┌─ TASK DATA
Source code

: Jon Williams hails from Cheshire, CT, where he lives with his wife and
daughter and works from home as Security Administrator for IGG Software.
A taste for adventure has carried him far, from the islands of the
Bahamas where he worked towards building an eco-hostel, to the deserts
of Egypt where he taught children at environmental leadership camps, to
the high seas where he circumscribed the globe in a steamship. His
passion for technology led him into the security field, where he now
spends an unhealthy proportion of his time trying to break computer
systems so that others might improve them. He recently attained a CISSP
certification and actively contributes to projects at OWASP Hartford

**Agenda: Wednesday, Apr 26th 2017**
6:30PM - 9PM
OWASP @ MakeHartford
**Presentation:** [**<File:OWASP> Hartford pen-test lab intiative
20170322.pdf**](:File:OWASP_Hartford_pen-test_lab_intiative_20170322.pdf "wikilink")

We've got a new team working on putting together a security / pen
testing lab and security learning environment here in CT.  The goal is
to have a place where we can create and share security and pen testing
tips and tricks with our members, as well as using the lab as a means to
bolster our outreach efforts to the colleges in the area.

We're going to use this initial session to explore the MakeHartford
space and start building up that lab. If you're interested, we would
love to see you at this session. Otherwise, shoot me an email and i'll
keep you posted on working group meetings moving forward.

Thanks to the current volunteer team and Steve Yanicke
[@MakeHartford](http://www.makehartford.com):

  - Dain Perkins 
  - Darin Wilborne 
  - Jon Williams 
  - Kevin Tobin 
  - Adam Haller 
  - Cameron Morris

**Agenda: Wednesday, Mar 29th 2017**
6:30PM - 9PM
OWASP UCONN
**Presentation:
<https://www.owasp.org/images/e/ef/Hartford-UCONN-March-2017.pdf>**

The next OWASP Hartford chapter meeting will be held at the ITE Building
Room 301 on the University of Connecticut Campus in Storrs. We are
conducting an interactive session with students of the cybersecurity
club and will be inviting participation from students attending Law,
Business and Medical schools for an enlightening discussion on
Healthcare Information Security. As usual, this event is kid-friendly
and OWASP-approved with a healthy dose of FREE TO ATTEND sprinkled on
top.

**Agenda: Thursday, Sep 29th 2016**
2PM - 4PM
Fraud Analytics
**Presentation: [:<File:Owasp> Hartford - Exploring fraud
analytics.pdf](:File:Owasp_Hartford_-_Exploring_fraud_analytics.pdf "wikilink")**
└─
* _EXERCISE REQUIREMENTS_
Please quote exactly the lines from the one containing "club and will" through the last line of the records above, both included, and nothing else.

* _COMPLETED EXERCISE_
club and will be inviting participation from students attending Law,
Business and Medical schools for an enlightening discussion on
Healthcare Information Security. As usual, this event is kid-friendly
and OWASP-approved with a healthy dose of FREE TO ATTEND sprinkled on
top.

**Agenda: Thursday, Sep 29th 2016**
2PM - 4PM
Fraud Analytics
**Presentation: [:<File:Owasp> Hartford - Exploring fraud
analytics.pdf](:File:Owasp_Hartford_-_Exploring_fraud_analytics.pdf "wikilink")**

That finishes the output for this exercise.